The 32 murals on exhibit here, which are painted on large panels of parachute fabric rather than walls, are graphic and disturbing: images of women wailing in despair; children playing amid explosions; corpses in an abstract, colorful array that Mr. Weber likens to “a cave painting.”

According to the United Nations, May was the deadliest month for Afghan civilians since it began keeping track in 2007, with at least 368 killed. Human rights groups say the true civilian toll may be significantly higher because many people die of disease, cold or hunger after being displaced from their homes by fighting.

The two murals by Lillian Moats, a Chicagoan, explore the impact of unmanned drones on civilians. One shows people fleeing a drone that casts a blood-red shadow. Another features a woman at a window, unaware that she is framed in digital cross hairs on the computer screen of a remote operator.

Mr. Weber’s piece, based on a news photograph, depicts a young boy learning to walk with a prosthetic leg, below a hodgepodge of low-tech artificial arms and legs jumbled on a shelf.

“The tens of thousands who must learn to live with their mutilations seem to me more dramatic than the mourning of the tens of thousands dead,” Mr. Weber said in his artist’s statement.

The prevalence of amputees is also depicted in drawings by Afghan children displayed alongside the murals. Zaher Wahab, an artist who splits his time between the United States and Kabul, Afghanistan, asked the children to draw situations representative of their daily lives. They drew pictures of children with amputations, a bleeding pigeon and a frowning sun.

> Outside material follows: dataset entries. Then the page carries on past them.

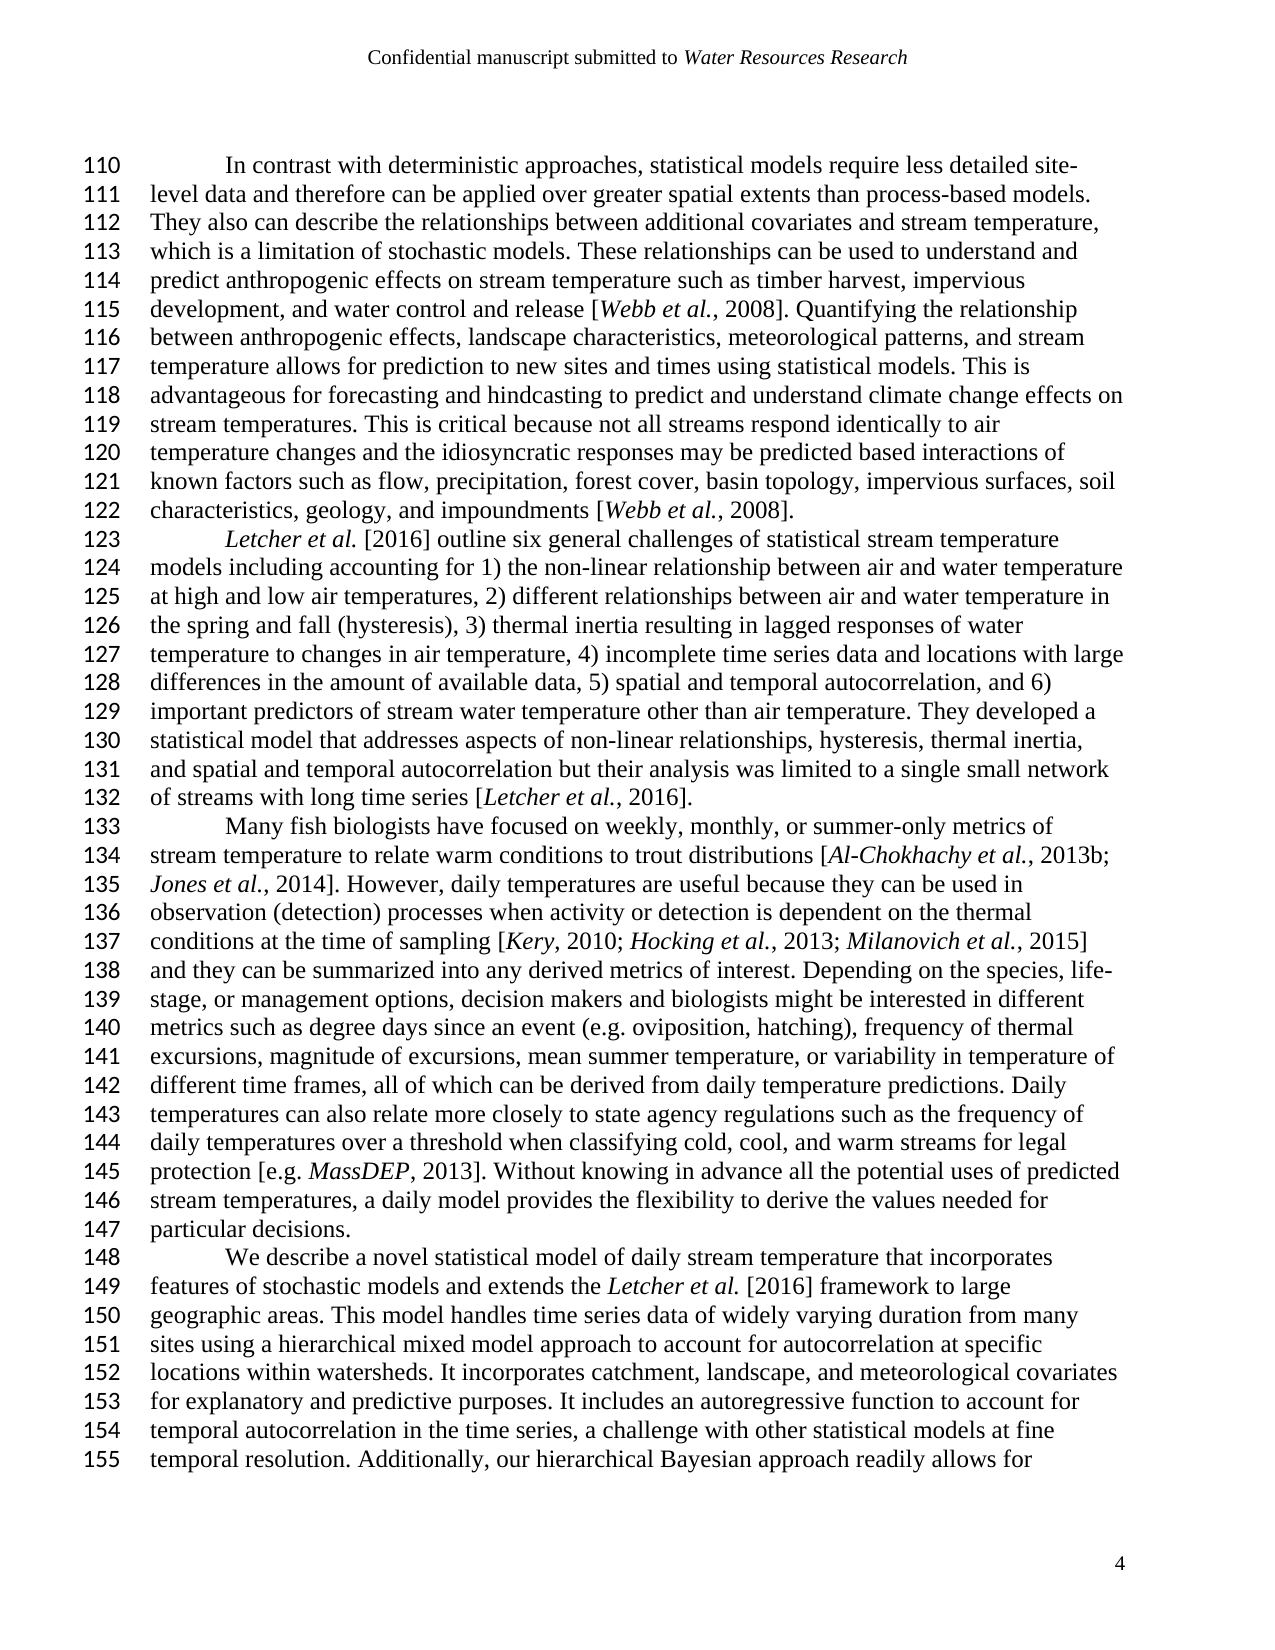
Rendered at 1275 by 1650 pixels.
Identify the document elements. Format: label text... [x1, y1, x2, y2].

text In contrast with deterministic approaches, statistical models require less detailed site-level data and therefore can be applied over greater spatial extents than process-based models. They also can describe the relationships between additional covariates and stream temperature, which is a limitation of stochastic models. These relationships can be used to understand and predict anthropogenic effects on stream temperature such as timber harvest, impervious development, and water control and release [Webb et al., 2008]. Quantifying the relationship between anthropogenic effects, landscape characteristics, meteorological patterns, and stream temperature allows for prediction to new sites and times using statistical models. This is advantageous for forecasting and hindcasting to predict and understand climate change effects on stream temperatures. This is critical because not all streams respond identically to air temperature changes and the idiosyncratic responses may be predicted based interactions of known factors such as flow, precipitation, forest cover, basin topology, impervious surfaces, soil characteristics, geology, and impoundments [Webb et al., 2008]. [150, 150, 1125, 524]
text Letcher et al. [2016] outline six general challenges of statistical stream temperature models including accounting for 1) the non-linear relationship between air and water temperature at high and low air temperatures, 2) different relationships between air and water temperature in the spring and fall (hysteresis), 3) thermal inertia resulting in lagged responses of water temperature to changes in air temperature, 4) incomplete time series data and locations with large differences in the amount of available data, 5) spatial and temporal autocorrelation, and 6) important predictors of stream water temperature other than air temperature. They developed a statistical model that addresses aspects of non-linear relationships, hysteresis, thermal inertia, and spatial and temporal autocorrelation but their analysis was limited to a single small network of streams with long time series [Letcher et al., 2016]. [150, 524, 1125, 811]
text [150, 1242, 1125, 1472]
text Many fish biologists have focused on weekly, monthly, or summer-only metrics of stream temperature to relate warm conditions to trout distributions [Al-Chokhachy et al., 2013b; Jones et al., 2014]. However, daily temperatures are useful because they can be used in observation (detection) processes when activity or detection is dependent on the thermal conditions at the time of sampling [Kery, 2010; Hocking et al., 2013; Milanovich et al., 2015] and they can be summarized into any derived metrics of interest. Depending on the species, life-stage, or management options, decision makers and biologists might be interested in different metrics such as degree days since an event (e.g. oviposition, hatching), frequency of thermal excursions, magnitude of excursions, mean summer temperature, or variability in temperature of different time frames, all of which can be derived from daily temperature predictions. Daily temperatures can also relate more closely to state agency regulations such as the frequency of daily temperatures over a threshold when classifying cold, cool, and warm streams for legal protection [e.g. MassDEP, 2013]. Without knowing in advance all the potential uses of predicted stream temperatures, a daily model provides the flexibility to derive the values needed for particular decisions. [150, 811, 1125, 1242]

The exhibit made its debut in Philadelphia in October and is touring cities across the country. At each stop, artists are working with local schools to create pieces. In Chicago, they have been at Josephine Locke Elementary School and Sullivan, Thomas Kelly and Orr Academy high schools.

Mary Zerkel, the American Friends Service Committee’s national coordinator of “Windows and Mirrors” and a Chicagoan, said she hoped the exhibit would remind people to contemplate the effects of a war that seems endless, even as President Obama last week announced a troop withdrawal in coming months.

“It’s been almost 10 years — my daughter’s entire life — this war has been going on,” Ms. Zerkel said. “People talk about ‘Afghanistan fatigue.’ They’re tired of thinking about it. We hope this makes people talk and remember.”